The mobile speed there was just 0.15 megabit per second last year, compared with 4.53 megabits for Canada, according to a study by Cisco Systems. No wonder just 10 percent of handsets in Russia were smartphones.

Those numbers place Russia ahead of only Indonesia and India in Cisco's mobile rankings of the 20 speediest countries. But that low standing is now translating into a buying boom in networking equipment in Russia. As Bloomberg News reported Monday, Russian wireless carriers OAO Mobile TeleSystems, OAO MegaFon, VimpelCom and OAO Rostelecom have committed to spend 420 billion rubles ($12.9 billion) on faster networks by 2019.

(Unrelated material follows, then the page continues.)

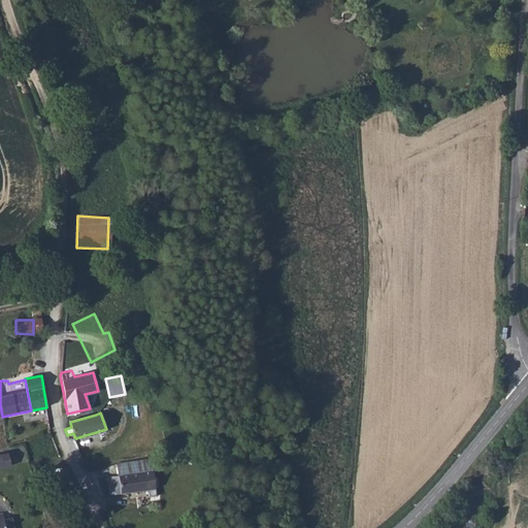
[(0,466),(11,465),(9,454),(0,455),(0,466)]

No doubt, the fourth-generation networks will improve the quality of mobile service. But it may barely move the needle on Russia's global ranking.

While Russia's percentage of smartphone users is projected to triple to 30 percent of all handsets by 2017, the country's ranking is expected to remain the same. And while mobile speeds are expected to reach 2.55 megabits per second, about 17 times faster than in 2012, Cisco's report has the nation only surpassing two more countries -- Argentina and Brazil.

As Russian operators commit to big investments in the country's mobile infrastructure, the rest of the world is hardly standing still. In South Korea and the U.S., smartphones are projected to make up nearly 100 percent of all handsets in four years, and mobile speeds are seen surpassing 17 and 14 megabits per second, respectively, according to Cisco.